Welcome to NAED Office Hours Quick Take edition. As an extension of NAED’s Futures Group, Office Hours is a bold exploration of the future of distribution in electrical markets. Office Hours is held monthly and open to anyone seeking a thoughtful discussion about big ideas and the specific actions needed to move our industry forward. Our goal is to think differently, push boundaries, make tough calls, and, most of all, invite debate. Below, we ask you to share your thoughts on the questions that must be answered and actions that must be taken, individually and collectively, as input to an upcoming Office Hours episode.
Shifting priorities
Peter Zeihan’s new book, The End of the World is Just Beginning, is a must-read for all distribution leaders, supply chain practitioners, and B2B innovators. Zeihan explains that the global order established after the second world war is unraveling, driven by industrialization, declining birth rates, and challenges to maintaining or enforcing freedom of commerce, especially on the high seas. The coming regionalization of supply chains, economies, and national collaborations significantly affects the electrification of power and the move to renewable energy. Zeihan points to the need for a new economic discipline beyond capitalism, socialism, and mercantilism, calling for a system not founded on the presumption of evergrowing consumption by ever-expanding populations.

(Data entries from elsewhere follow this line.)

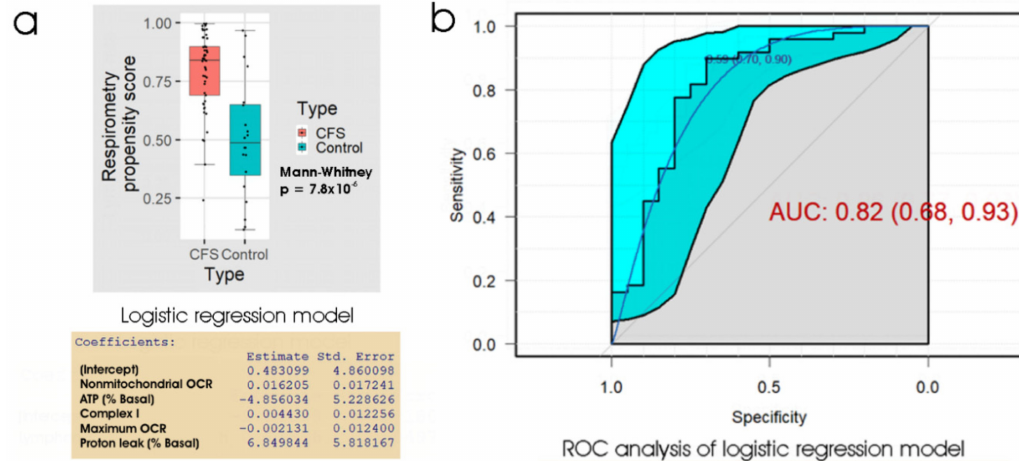
Figure 4. Logistic regression and ROC analysis of lymphoblast respiration as an ME / CFS biomarker. ( a ) Box plot showing the distribution of the propensity score from logistic regression of participant type against 5 key respiratory parameters. The resulting regression coe ffi cients are as indicated. The boxes show the median and the 25 th and 75 th percentiles, so that the height of the box is the interquartile range (IQR). The whiskers extend to the most extreme observations (largest and smallest) falling within ± 1.5 × IQR of the box. The ME / CFS and control sample sizes were 49 and 20 individuals, respectively. The Mann–Whitney significance probability tests the hypothesis that the scores in ME / CFS samples are greater than in control samples. Each point represents a single individual. Scores greater than 0.5 lead to classification of a sample as ME / CFS in the “confusion matrix”. Other relevant statistics showing that the logistic regression model provided a good fit to the data were: Hesmer–Lemeshow goodness of fit = 0.14; Pseudo R 2 = 0.56; χ 2 p = 6.7 × 10 − 4 . ( b ) ROC analysis of the propensity score, plotting sensitivity (proportion of true positives) against specificity (proportion of true negatives) with 95% confidence limits (cyan shading). The fractional area under the curve (AUC) is shown with 95% confidence limits. The “best” threshold for the propensity score (0.59) is shown, together with the specificity (0.70) and sensitivity (0.90) at that threshold (in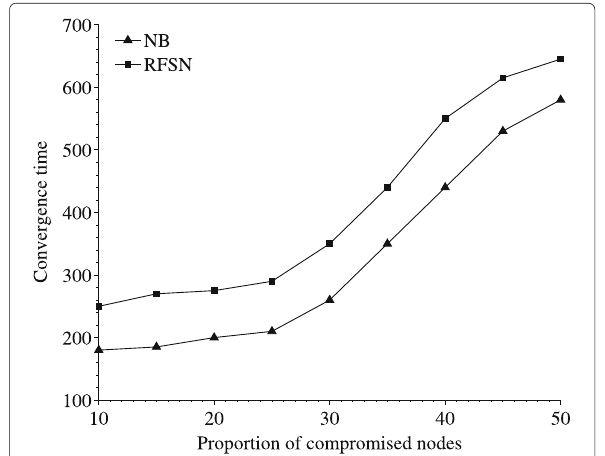
Fig. 6 Convergence time to detect compromised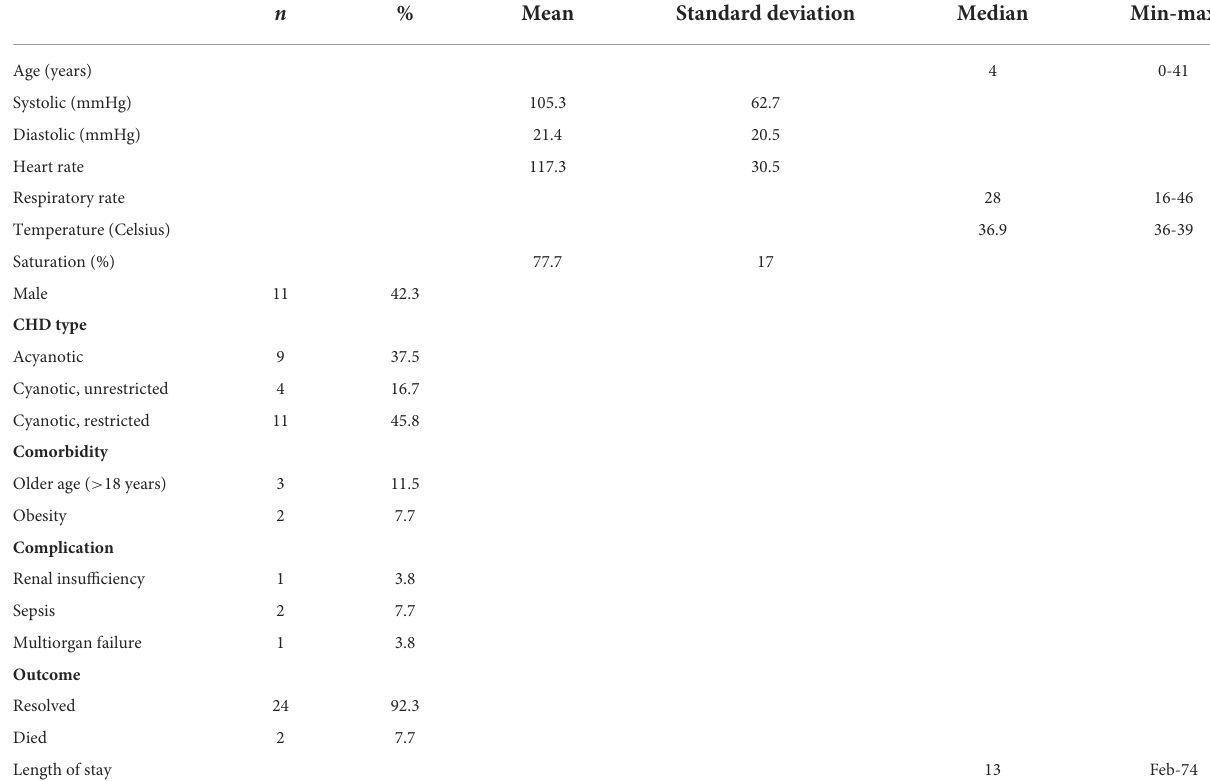
TABLE 1 Baseline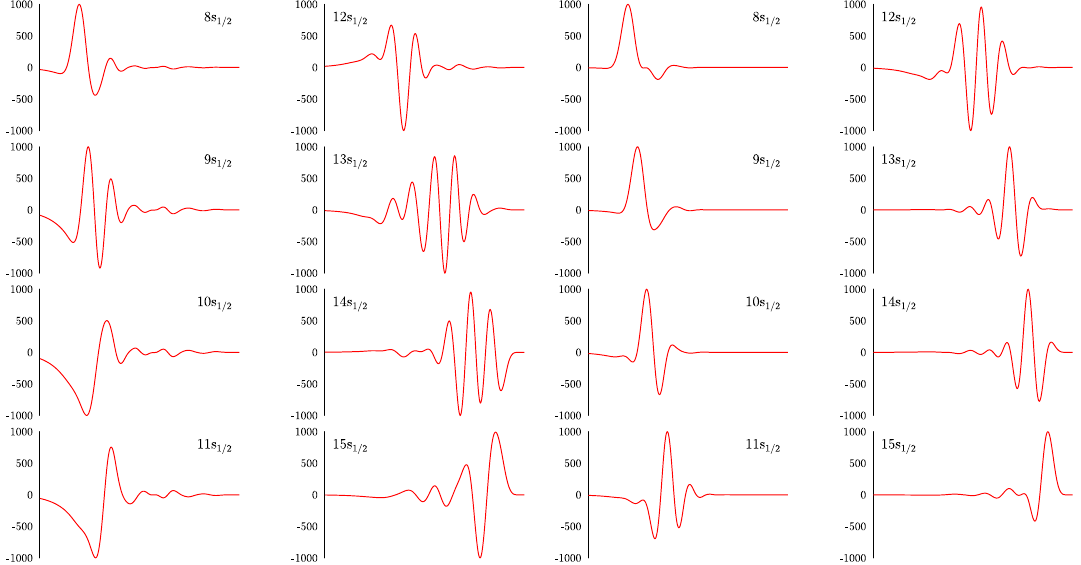
Figure 2. Upper components of the virtual orbitals for partial wave s 1/2 of Au atom generated from 15 orthogonal B-splines. Left ( right ) panel corresponds to the set Π + ( Π − ). See Equation (7) and the text for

Zeihan’s analysis is a call to action for reinventing distribution, beginning with the fundamental role of every intermediary: providing access to the essential resources business customers need for building products and running operations. Since the end of the second world war, distribution has evolved as a scaled network designed to stock inventory in physical warehouses, take orders, and add product-centric value through advice, training, customized delivery, light manufacturing, and more. But is that enough? Can distributors do more? What can distributors learn from Zeihan? Can they reinvent what it means to be a distributor in the modern world?
Here are three ideas, prompted by what I heard from Zeihan at NAED’s 2022 National Meeting, his podcast conversation with NAED’s Ed Orlet, and after reading his book:
● Access to inventory. The products customers need to build products and run operations are in short supply. It’s a crisis that will not go away as the COVID-19 pandemic fades and the global supply chain works out its kinks. Customers want to know the location of their orders in real-time. Artificial intelligence tools will help optimize shipping decisions. Reshoring can shorten supply lines and create local buffer stocks. But none of this changes the new normal: Acquiring things to run a business, or transform the power grid, is increasingly complex and risky work.

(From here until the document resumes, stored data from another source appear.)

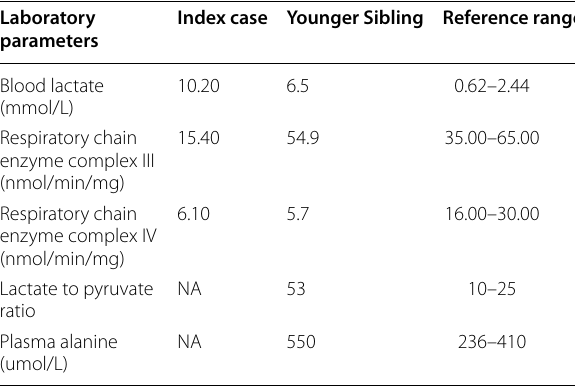
Summary of metabolic study performed in the described cases. NA not available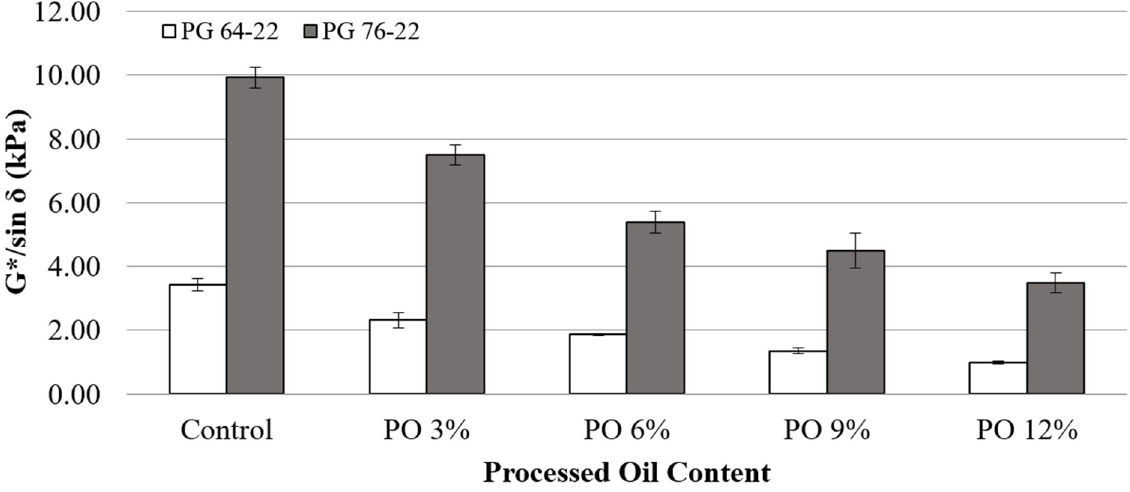
Figure 6. G*/sin δ of the RTFO asphalt binders with processed oil at 64 °C. Table 6. Statistical analysis results of the G*/sin δ of RTFO test as a function of processed oil content ( = 0.05).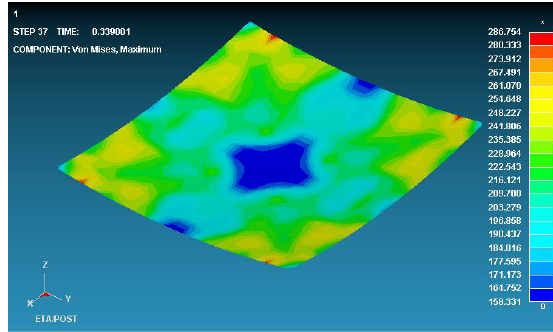
Figure 7. The stress-distribution diagram.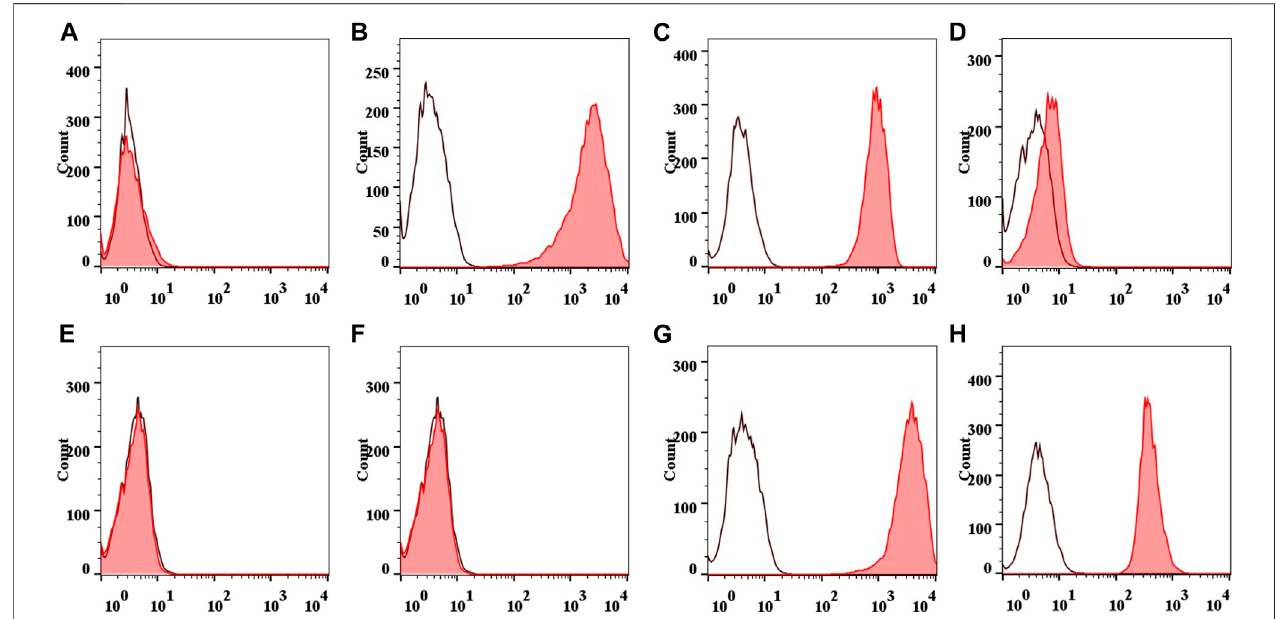
FIGURE 4 | Flow diagram of IPFP-SCs surface markers. Collagenase free: CD44 (A) , CD90 (B) , CD45 (C) , and CD34 (D) . Collagenase treated: CD44 (E) , CD90 (F) , CD45 (G) , and CD34 (H) .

● Access to labor. A worker shortage has arrived in every society around the globe, bidding up labor costs and encouraging automation. This is known, but something new is happening. Employers are hiring more for provable skills than certified education. New customer solutions for running a business or transforming the power grid will provide ontime and integrated delivery of skilled labor and effective products. Disruptors and intermediaries may create platforms or marketplaces to match workers with skills to customers that need them.
● Access to power. The growth of electric vehicles (EVs) for consumer and commercial transportation requires new methods and solutions for generating power and distributing it. Renewable energy sources, such as wind and solar, create the need for storing energy to overcome energy droughts driven by peak demand, weather, sun cycles, population migration, wars, and more. Doubtless, the build-out of a new power grid to support EVs will create demand for products and opportunities for distributors for many years to come. But as an intermediary armed with a long view, distributors may step up to enable access to power with solutions to optimize its use. Read here for ideas on powering the future of business.
Foresight and footsteps
This edition is a primer for the next NAED Office Hours, Electric Vehicle Infrastructure: Potential and Roadblocks, scheduled for December 8, 2022, at 1 pm CT. I encourage every forward-thinking distribution stakeholder, wherever you work, to join our conversation. If you are curious, thoughtful, and driven to do business differently, click here to register. Please bring your ideas and experiences, your foresight for the future of distribution, and your thoughts on the footsteps we should all take now on our journey forward. To get things started, I offer a few questions as well as a video with Ed Orlet, NAED's SVP of Government Affairs and Strategic Projects for your consideration:
● What products and associated value add must distributors offer to enable EVs and overall electrification?
● Does a solution-focused portfolio mean electrical distributors can offer non-traditional products and services as a one-stop shop?
● Do you see evidence of change or signs of opportunity in moving beyond providing access to inventory to helping customers acquire labor and power?
● How can distributors reinvent their business model to help transform a national infrastructure such as the system for generating, distributing, and using energy?
● What are we missing? Are there more important questions to be explored?